* [Exercise material]:
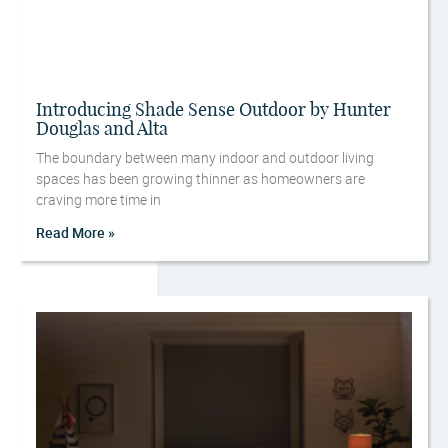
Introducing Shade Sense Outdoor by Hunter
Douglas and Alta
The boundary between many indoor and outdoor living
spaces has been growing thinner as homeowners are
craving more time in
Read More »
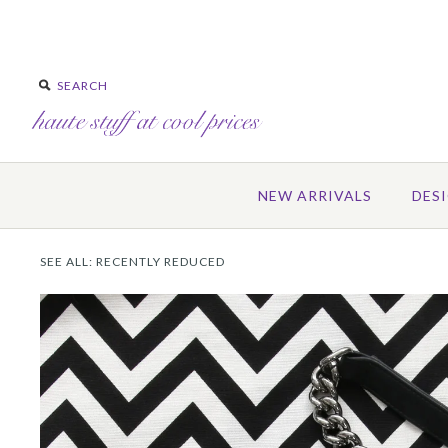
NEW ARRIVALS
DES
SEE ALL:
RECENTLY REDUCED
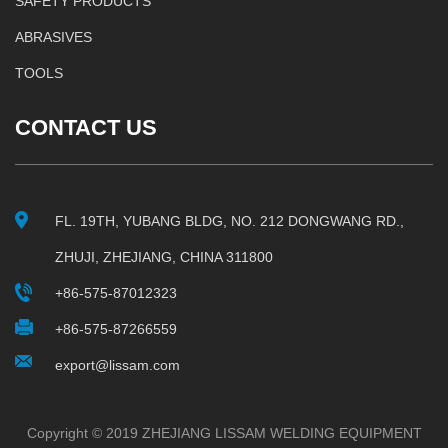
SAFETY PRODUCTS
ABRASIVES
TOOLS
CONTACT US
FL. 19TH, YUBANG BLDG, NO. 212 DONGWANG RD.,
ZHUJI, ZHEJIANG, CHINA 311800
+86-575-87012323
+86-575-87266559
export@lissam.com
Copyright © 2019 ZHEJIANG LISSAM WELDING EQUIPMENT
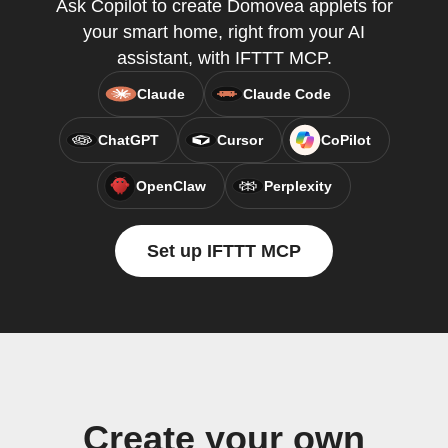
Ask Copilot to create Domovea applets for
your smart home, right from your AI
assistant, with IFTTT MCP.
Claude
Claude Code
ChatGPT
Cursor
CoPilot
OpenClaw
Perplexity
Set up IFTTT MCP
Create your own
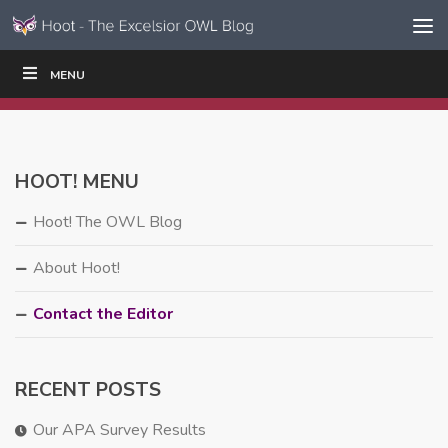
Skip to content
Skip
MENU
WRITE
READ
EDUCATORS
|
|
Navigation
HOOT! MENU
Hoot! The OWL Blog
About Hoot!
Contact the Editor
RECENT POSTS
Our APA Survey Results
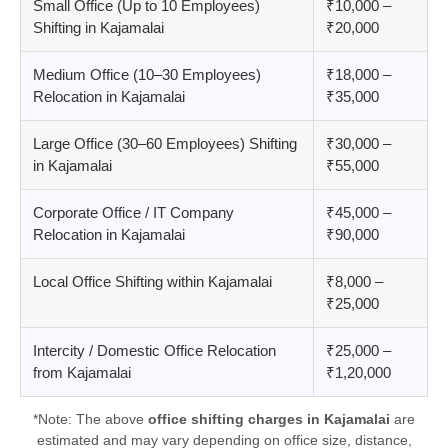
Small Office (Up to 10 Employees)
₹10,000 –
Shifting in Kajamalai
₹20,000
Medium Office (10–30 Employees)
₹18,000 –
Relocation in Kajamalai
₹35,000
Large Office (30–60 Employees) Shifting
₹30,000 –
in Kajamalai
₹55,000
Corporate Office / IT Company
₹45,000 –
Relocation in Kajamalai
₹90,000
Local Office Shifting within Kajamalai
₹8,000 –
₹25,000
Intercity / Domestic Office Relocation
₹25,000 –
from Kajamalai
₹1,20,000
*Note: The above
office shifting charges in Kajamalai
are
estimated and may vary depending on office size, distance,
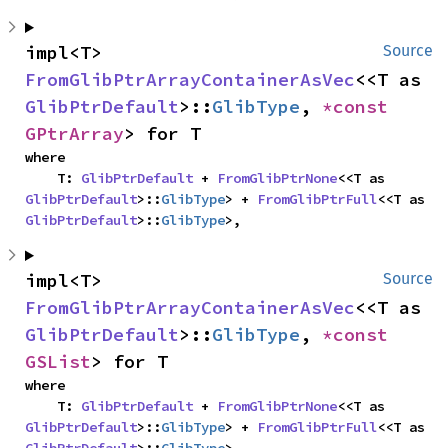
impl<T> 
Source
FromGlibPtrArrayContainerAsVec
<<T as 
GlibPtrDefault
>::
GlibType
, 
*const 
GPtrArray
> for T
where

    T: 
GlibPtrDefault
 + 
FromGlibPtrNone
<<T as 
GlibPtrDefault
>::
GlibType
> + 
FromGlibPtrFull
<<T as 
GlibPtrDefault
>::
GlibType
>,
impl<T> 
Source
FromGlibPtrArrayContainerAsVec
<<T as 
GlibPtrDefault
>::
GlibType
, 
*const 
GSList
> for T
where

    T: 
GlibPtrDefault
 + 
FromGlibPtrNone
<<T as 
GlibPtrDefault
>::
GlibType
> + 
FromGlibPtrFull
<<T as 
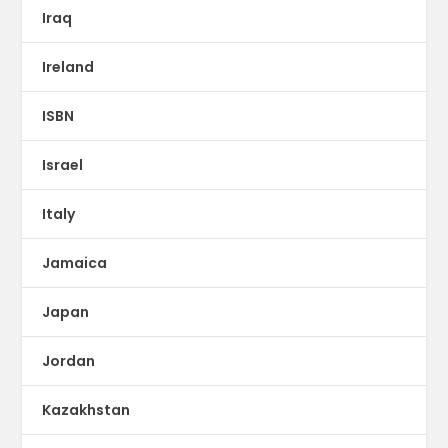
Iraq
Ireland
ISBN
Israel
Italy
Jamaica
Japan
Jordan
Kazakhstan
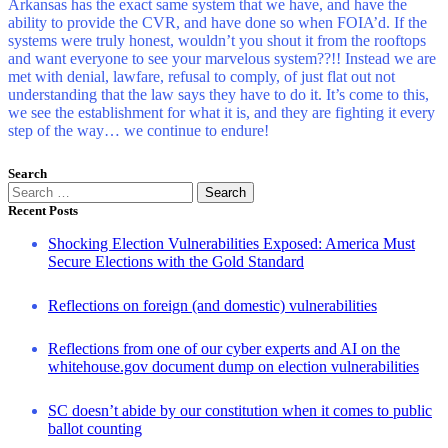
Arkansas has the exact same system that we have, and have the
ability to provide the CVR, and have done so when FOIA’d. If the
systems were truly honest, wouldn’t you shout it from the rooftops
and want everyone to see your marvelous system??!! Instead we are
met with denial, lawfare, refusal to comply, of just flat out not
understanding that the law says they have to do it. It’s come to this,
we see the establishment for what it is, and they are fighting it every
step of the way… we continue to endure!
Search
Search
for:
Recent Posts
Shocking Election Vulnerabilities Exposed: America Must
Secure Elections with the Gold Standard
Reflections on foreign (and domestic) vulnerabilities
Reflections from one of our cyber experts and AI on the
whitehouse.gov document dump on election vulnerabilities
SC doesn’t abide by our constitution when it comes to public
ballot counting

* [Activity]:
Filter the listing above, keeping only the lines with "Kajamalai".

* [Exercise response]:
Shifting in Kajamalai
Relocation in Kajamalai
in Kajamalai
Relocation in Kajamalai
Local Office Shifting within Kajamalai
from Kajamalai
office shifting charges in Kajamalai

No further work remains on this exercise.